Das Verwaltungsgericht erlaubt weitere Rodungen für die Hesse-Bahn – falls keine Biotope betroffen sind.

Karlsruhe - Ein klares „Sowohl-als-auch“-Urteil hat die 8. Kammer des Karlsruher Verwaltungsgerichtes am Donnerstag gefällt. Denn teilweise darf der Landkreis Calw die Baumfällarbeiten jetzt fortsetzen, teilweise aber eben auch nicht.

 

Die Gleisabschnitte für die geplante Hesse-Bahn, in denen die Rodungsarbeiten weiterhin untersagt bleiben, sind in dem Urteilsspruch des Verwaltungsgerichtes genau aufgelistet. Ferner wird untersagt, „die entlang der Bahnstrecke Calw-Weil der Stadt gelegenen Fledermaushöhlenbäume zu fällen“, heißt es in dem Urteil. „Entlang der Bahnkilometer, die Biotope betreffen, sind keine Rodungen erlaubt“, erklärt Nancy Kapell, die Pressesprecherin des Karlsruher Verwaltungsgerichtes.

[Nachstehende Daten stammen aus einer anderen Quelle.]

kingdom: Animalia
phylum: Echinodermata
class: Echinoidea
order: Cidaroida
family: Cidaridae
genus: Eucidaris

Der Nabu fühlt sich bestätigt

Dort geklagt hatte der Naturschutzbund (Nabu) Deutschland. „Wir haben den Eilantrag eingereicht, um weitere irreparable Schäden in der Natur zu verhindern. Das ist uns jetzt im ersten Schritt gelungen“, sagt Johannes Enssle, der Nabu-Landesvorsitzende. Auch wenn der Nabu mit dem Urteil nicht vollständig Recht bekommen hat, fühlt sich Johannes Enssle dennoch bestätigt. „Die Teilabschnitte, in denen die Rodungen jetzt erlaubt sind, sind für den Naturschutz unkritisch“, erklärt er.

Anlass für den Nabu-Eilantrag waren vier Klagen beim Verwaltungsgerichtshof Mannheim (VGH) gegen den Tunnel-Neubau bei Ostelsheim, der für die Hermann-Hesse-Bahn notwendig ist. Solange hier kein Urteil vorliege, dürfe der Landkreis Calw mit seinen Rodungsarbeiten keine Fakten schaffen, hatte der Nabu erklärt und den Eilantrag in Karlsruhe eingereicht.

„Das Gericht hat bestätigt: Solange nicht klar ist, ob die Rodungsmaßnahmen entlang der Bahnstrecke mit dem Biotop- und Artenschutz vereinbar oder von den zuständigen Behörden genehmigt sind, darf die Natur vor Ort nicht weiter geschädigt werden“, erläutert der Nabu-Landesvorsitzende Enssle.

Wann das Urteil aus Mannheim vorliegen wird, kann niemand sagen. Johannes Enssle rechnet aber damit, dass das frühestens im Mai 2017 der Fall sein wird. So lange darf das Landratsamt Calw jetzt also an den sensiblen Stellen nicht weiterarbeiten. Inwiefern dieses Urteil das Gesamtprojekt Hermann-Hesse-Bahn verzögern wird, konnte man beim Calwer Landratsamt am Donnerstag noch nicht genau sagen. „Das müssen wir jetzt prüfen“, teilt Anja Härtel, die Pressesprecherin, mit. „Voraussichtlich“ gebe es keine Auswirkungen auf das Gesamtprojekt.

Die Abläufe beim Bau der Bahn verschieben sich

„Es wird aber zu internen Verschiebungen der Abläufe kommen“, sagt sie. Zum Beispiel konzentrieren sich die Planer im Landratsamt jetzt auf die Brücke in Calw-Heumaden. „Da können wir ja weitermachen, deshalb setzen wir dort im Frühjahr den Spatenstich für die Brücke“, sagt Anja Härtel.

Derweil setzt der Nabu auch unter seinem neuen, Ende November gewählten Vorsitzenden Johannes Enssle seinen Konfrontationskurs gegen die Hesse-Bahn fort. „Landrat Riegger möchte mit dem Kopf durch die Wand“, formuliert der 34-Jährige seinen Eindruck von dem Vorhaben. „Unsere Vorschläge wurden nie ernsthaft geprüft.“ Damit meint er etwa den Vorstoß, mit der Hesse-Bahn mit nur 30 Stundenkilometern durch die alten Tunnel zu fahren, um Kollisionen mit den dortigen Fledermäusen zu verhindern. „Ich bin begeisterter Bahnfahrer“, stimmt Johannes Enssle aber auch versöhnlichere Töne an. „Ich würde gerne mit dem Zug auch nach Calw fahren.“ Aber das dürfe eben nicht auf dem Rücken des Naturschutzes geschehen.